Plausibilité, faisabilité, tout est examiné – et particulièrement les longs extraits de textes d'Imaginaire avec leur chimie leur physique ou leur biologie (parfois) radicalement originales. Chimie et physique et biologie car la chimie est dans tout, des plus petites particules aux plus énormes corps célestes. Chimie et physique et biologie car en Imaginaire on aime modifier ces donnés pour voir ce que ça fait.

C'est clair mais jamais trop simple. Ca lie parfaitement textes d'Imaginaire et connaissances scientifiques. Qu'on vienne pour la chimie, pour l'Imaginaire, ou pour les deux, on ne sera jamais déçu car on trouvera de quoi se nourrir.
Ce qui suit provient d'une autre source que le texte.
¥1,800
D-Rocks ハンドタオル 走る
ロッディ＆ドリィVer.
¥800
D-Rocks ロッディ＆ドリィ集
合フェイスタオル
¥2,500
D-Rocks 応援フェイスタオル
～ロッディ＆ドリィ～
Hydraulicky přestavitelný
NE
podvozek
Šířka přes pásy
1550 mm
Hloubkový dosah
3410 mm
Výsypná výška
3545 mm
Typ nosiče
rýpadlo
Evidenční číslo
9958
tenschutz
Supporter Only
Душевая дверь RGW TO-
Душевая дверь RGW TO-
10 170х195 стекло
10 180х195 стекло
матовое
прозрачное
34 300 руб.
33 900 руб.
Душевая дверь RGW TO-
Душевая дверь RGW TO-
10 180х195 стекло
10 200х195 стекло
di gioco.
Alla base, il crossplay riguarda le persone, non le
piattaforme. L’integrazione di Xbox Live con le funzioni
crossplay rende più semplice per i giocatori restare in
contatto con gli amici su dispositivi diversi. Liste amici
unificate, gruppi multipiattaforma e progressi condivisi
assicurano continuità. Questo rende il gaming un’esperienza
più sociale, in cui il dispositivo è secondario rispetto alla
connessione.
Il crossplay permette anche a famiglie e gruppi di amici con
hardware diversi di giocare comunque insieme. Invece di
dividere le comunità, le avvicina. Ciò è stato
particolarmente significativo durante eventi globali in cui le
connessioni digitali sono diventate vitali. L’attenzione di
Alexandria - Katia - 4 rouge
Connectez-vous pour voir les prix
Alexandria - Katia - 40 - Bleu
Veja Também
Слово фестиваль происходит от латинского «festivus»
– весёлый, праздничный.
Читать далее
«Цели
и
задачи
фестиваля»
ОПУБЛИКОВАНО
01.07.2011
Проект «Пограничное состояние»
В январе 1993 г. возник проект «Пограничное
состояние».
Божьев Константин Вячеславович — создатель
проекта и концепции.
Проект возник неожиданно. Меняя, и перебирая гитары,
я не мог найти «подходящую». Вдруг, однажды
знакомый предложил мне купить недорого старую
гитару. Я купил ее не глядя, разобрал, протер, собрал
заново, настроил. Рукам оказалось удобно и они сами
Qu'on en juge :

  • Les atomes, de Démocrite au quantique,
  • Les éléments et les isotopes, les liaisons chimiques qui permettent l'existence des molécules et expliquent tant d'autres caractéristiques de la matière,
  • La lumière, sa nature et ses interactions avec la matière (j'ai enfin compris la phosphorescence!), la vision, les spectres (oui, ça fout la trouille), et la protomolécule (ça aussi ça fout la trouille),
  • Avogadro, mole, grands nombres et masses infinitésimales, pourquoi il est irréaliste de vouloir se téléporter (dommage pour Martin Silénus et tant pis pour Brundlefly),
  • Gaz, liquides, solides, la matière change d'état comme d’autres de genre, dans les deux cas il y faut de l'énergie (et là on apprend que les gros paquets de molécules rendent les liquides visqueux et les petits fluides, on en déduit que l'huile de moteur est faite de gros paquets qui se défont en chauffant et on est content d'avoir compris un truc),
  • Les cristaux (calvaire lors de mes antédiluviennes études scientifiques), bon, ça me gonfle toujours autant mais Chemla cite Ken Liu alors...
  • Représentation et topologie (ce qui permettra de briller dans les dîners à Noël en pourfendant les imageries obsolètes),
  • Les mystères de la dissolution (et des savons) sont ensuite abordés, avec une vraie contribution ici d'Isaac Asimov et de sa thiotimoline
  • Puis c'est sur l’île Lincoln de Jules Verne que Chemla nous entraîne pour expliquer toutes les réactions chimiques qui rendent l'histoire du précurseur français possible (on y apprend notamment que le fer rouille toujours, même sans eau, incroyable!),
  • Impossible d'imaginer un manuel de chimie Imaginaire sans explosifs et propergols ; pas d'inquiétude, c'est là,
  • Vient après le parfum de Suskind et ses phéromones qui provoquent attirance et plaisir sexuels, les huiles essentielles et leur extraction, sans oublier le fumet délicat qu'exhale le Corynebacterium,
  • L'épice de Dune suit, avec une belle tentative de la définir chimiquement,
  • On termine par la biochimie terrestre du CHNOPS (et ses cycles) avant de s’attaquer à celles d'aliens basés sur d'autres atomes structurants ou d'autres solvants

Voilà, c'est une belle balade, un livre d'honnête homme. A lire.